# Task to carry out:
Once you reach the end of the data, transcribe all of it exactly.
------------------------------------------------------------------------
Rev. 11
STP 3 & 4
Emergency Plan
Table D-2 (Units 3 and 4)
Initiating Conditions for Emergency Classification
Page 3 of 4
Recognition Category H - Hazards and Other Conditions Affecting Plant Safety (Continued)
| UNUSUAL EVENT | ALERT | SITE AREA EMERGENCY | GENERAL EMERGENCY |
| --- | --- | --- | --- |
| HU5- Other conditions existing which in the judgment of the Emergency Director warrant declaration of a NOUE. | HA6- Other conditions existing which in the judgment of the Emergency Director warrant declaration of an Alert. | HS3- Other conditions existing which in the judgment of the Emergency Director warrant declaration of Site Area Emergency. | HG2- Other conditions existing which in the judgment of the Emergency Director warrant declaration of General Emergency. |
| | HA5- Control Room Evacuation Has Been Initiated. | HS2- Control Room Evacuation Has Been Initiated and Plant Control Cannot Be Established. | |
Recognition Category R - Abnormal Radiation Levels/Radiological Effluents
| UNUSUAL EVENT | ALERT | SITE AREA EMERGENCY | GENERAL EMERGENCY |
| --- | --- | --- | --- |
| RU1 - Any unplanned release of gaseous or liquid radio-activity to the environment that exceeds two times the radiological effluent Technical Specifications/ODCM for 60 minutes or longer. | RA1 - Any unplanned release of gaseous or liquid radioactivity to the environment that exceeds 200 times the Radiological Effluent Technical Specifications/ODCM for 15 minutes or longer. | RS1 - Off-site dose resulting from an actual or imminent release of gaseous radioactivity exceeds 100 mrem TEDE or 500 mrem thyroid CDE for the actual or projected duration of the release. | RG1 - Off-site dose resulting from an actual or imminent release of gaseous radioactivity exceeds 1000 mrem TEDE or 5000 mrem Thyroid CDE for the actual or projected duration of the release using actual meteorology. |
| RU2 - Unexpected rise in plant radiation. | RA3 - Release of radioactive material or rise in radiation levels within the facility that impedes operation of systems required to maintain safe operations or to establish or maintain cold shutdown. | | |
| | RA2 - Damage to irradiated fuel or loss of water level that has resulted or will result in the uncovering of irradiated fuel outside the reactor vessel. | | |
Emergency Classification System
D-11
------------------------------------------------------------------------
# Reply:
Rev. 11
STP 3 & 4
Emergency Plan
Table D-2 (Units 3 and 4)
Initiating Conditions for Emergency Classification
Page 3 of 4
Recognition Category H - Hazards and Other Conditions Affecting Plant Safety (Continued)
| UNUSUAL EVENT | ALERT | SITE AREA EMERGENCY | GENERAL EMERGENCY |
| --- | --- | --- | --- |
| HU5- Other conditions existing which in the judgment of the Emergency Director warrant declaration of a NOUE. | HA6- Other conditions existing which in the judgment of the Emergency Director warrant declaration of an Alert. | HS3- Other conditions existing which in the judgment of the Emergency Director warrant declaration of Site Area Emergency. | HG2- Other conditions existing which in the judgment of the Emergency Director warrant declaration of General Emergency. |
| | HA5- Control Room Evacuation Has Been Initiated. | HS2- Control Room Evacuation Has Been Initiated and Plant Control Cannot Be Established. | |
Recognition Category R - Abnormal Radiation Levels/Radiological Effluents
| UNUSUAL EVENT | ALERT | SITE AREA EMERGENCY | GENERAL EMERGENCY |
| --- | --- | --- | --- |
| RU1 - Any unplanned release of gaseous or liquid radio-activity to the environment that exceeds two times the radiological effluent Technical Specifications/ODCM for 60 minutes or longer. | RA1 - Any unplanned release of gaseous or liquid radioactivity to the environment that exceeds 200 times the Radiological Effluent Technical Specifications/ODCM for 15 minutes or longer. | RS1 - Off-site dose resulting from an actual or imminent release of gaseous radioactivity exceeds 100 mrem TEDE or 500 mrem thyroid CDE for the actual or projected duration of the release. | RG1 - Off-site dose resulting from an actual or imminent release of gaseous radioactivity exceeds 1000 mrem TEDE or 5000 mrem Thyroid CDE for the actual or projected duration of the release using actual meteorology. |
| RU2 - Unexpected rise in plant radiation. | RA3 - Release of radioactive material or rise in radiation levels within the facility that impedes operation of systems required to maintain safe operations or to establish or maintain cold shutdown. | | |
| | RA2 - Damage to irradiated fuel or loss of water level that has resulted or will result in the uncovering of irradiated fuel outside the reactor vessel. | | |
Emergency Classification System
D-11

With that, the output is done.